Exercise description
Pick up the passage on the binning scheme for statistical crack mechanics after its final sentence and carry it forward.

Page extract
....................

PUBLICATION: An efficient binning scheme with application to statistical crack mechanics

This paper has an algorithm that alleviates the computational burden of evaluating summations involving thousands or millions of terms, each of which is statistically variable.  It is a simple binning strategy that replaces the large (thousand or million-member) population of terms with a much smaller representative (~10 member) weighted population. This binning method typically gives ~500x computational efficiency boost.

10realizations

Suppose that the the summation is an average of a sample of many points, the goal is to RETAIN (not minimize) the deviation of a sample’s mean and standard deviation (or other important sample property) in comparison to the same properties of the source distribution.  The above animation shows an example of an exponential source distribution in gray, along with a finite discrete sample from it in black. The colored plots are the CDFs of the binned representation, shown in red if the number of bins turns out to be larger than the original population (in which case, the original population is small enough to use directly) or in green if the number of bins is smaller than the original sample size (making binning desireable).

The image above shows the effect of binning a small population, giving both red and green results to show that binning is not particularly attractive for small populations. The key observation in that plot is the fact that the binned representation “tracks with” the location of the black sample CDF. The tag “zooming” indicates that the binning strategy was set to capture the upper part of the CDF with greater accuracy than the lower part:

Below is the same plot for the case of a sample being 4000 points, where it is clear that the black sample is closer to the gray source curve, but still visibly different from it. In this case, the binned representation is consistently green (indicating that the number of bins is smaller than the sample). As seen, the green binned representation again nicely retains the “bouncing” (finite sample error) of the sample, which is important in applications of unstable systems (where the nature of the perturbation controls the nature of the unstable response).  Think of the following plot as a mild magnitude-3 earthquake (producing barely noticeable vibrations like bumps when riding in an automobile), while the previous image (above) is like a magnitude-9 quake.  The resulting damage induced in unstable systems is, of course, very different. That is why it is so important for a system sample approximation to faithfully retain the original sample’s finite-sampling errors!

....................

Material provided
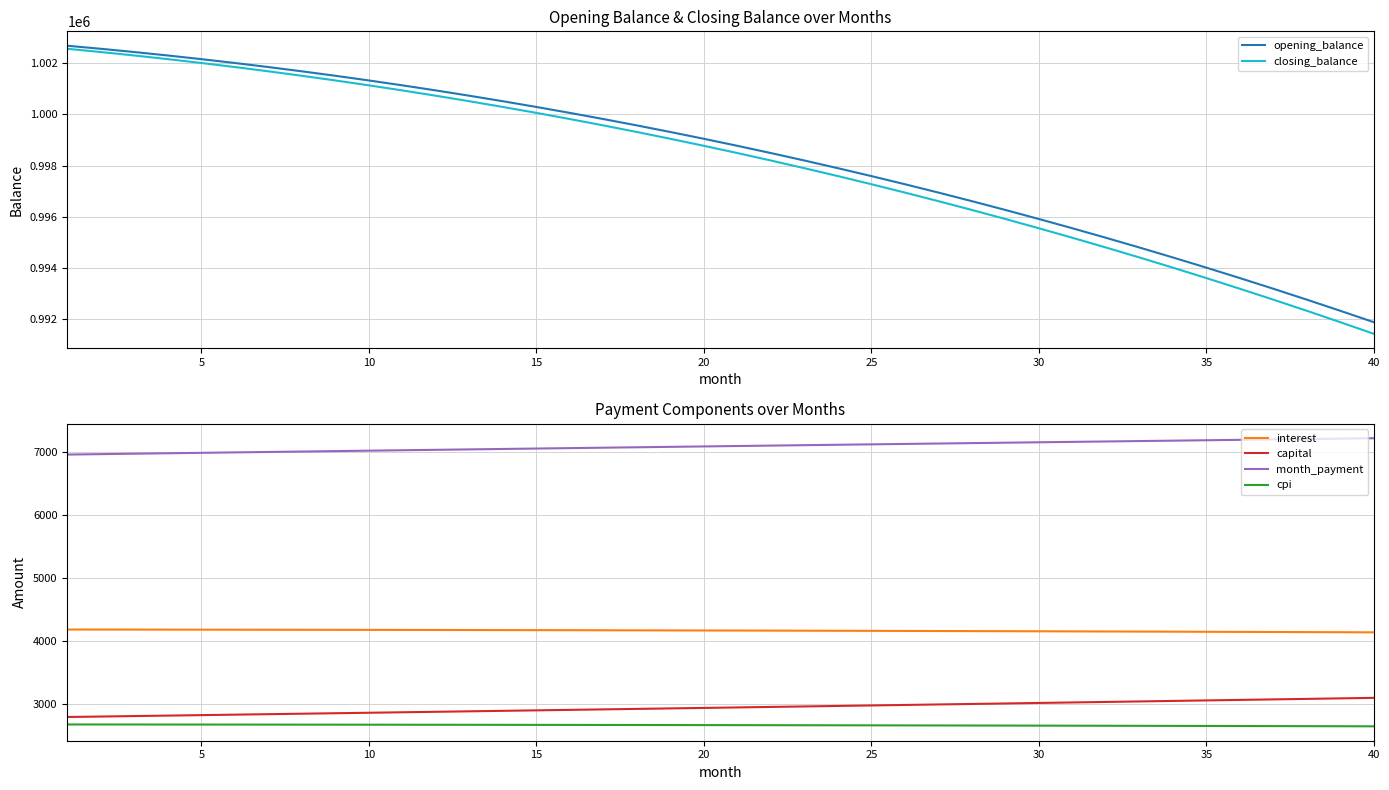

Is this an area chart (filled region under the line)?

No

....................

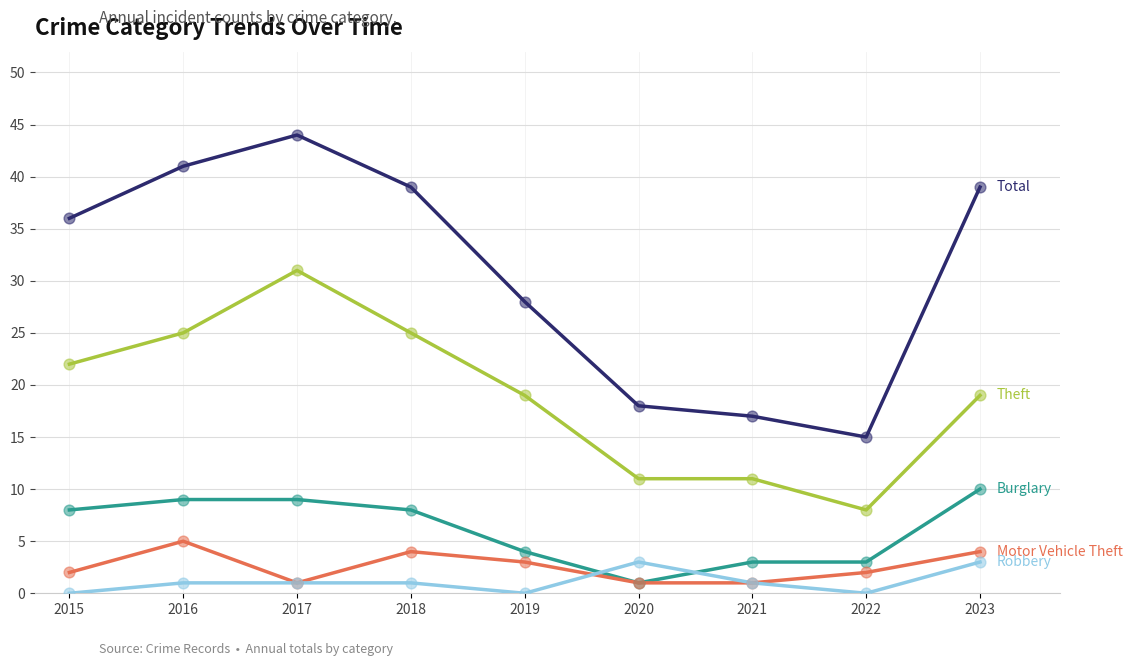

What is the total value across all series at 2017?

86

....................

Exercise response
4000realizations

Below is the abstract from this paper.

ABSTRACT: A computational scheme is developed for sampling-based evaluation of a function whose inputs are statistically variable. After a general abstract framework is developed, it is applied to initialize and evolve the size and orientation of cracks within a finite domain, such as a finite element or similar subdomain. The finite element is presumed to be too large to explicitly track each of the potentially thousands (or even millions) of individual cracks in the domain. Accordingly, a novel binning scheme is developed that maps the crack data to nodes on a reference grid in probability space. The scheme, which is clearly generalizable to applications involving arbitrary numbers of random variables, is illustrated in the scope of planar deformations of a brittle material containing straight cracks. Assuming two random variables describe each crack, the cracks are assigned uniformly random orientations and non-uniformly random sizes. Their data are mapped to a computationally tractable number of nodes on a grid laid out in the unit square of probability space so that Gauss points on the grid may be used to define an equivalent subpopulation of the cracks. This significantly reduces the computational cost of evaluating ensemble effects of large evolving populations of random variables.

Citation data:

Huq, F., L. Graham-Brady, and R. Brannon (2015) An Efficient Binning Scheme with Application to Statistical Crack Mechanics, Int. J. Num. Meth. Engr. Accepted with Minor Revisions April, 2015.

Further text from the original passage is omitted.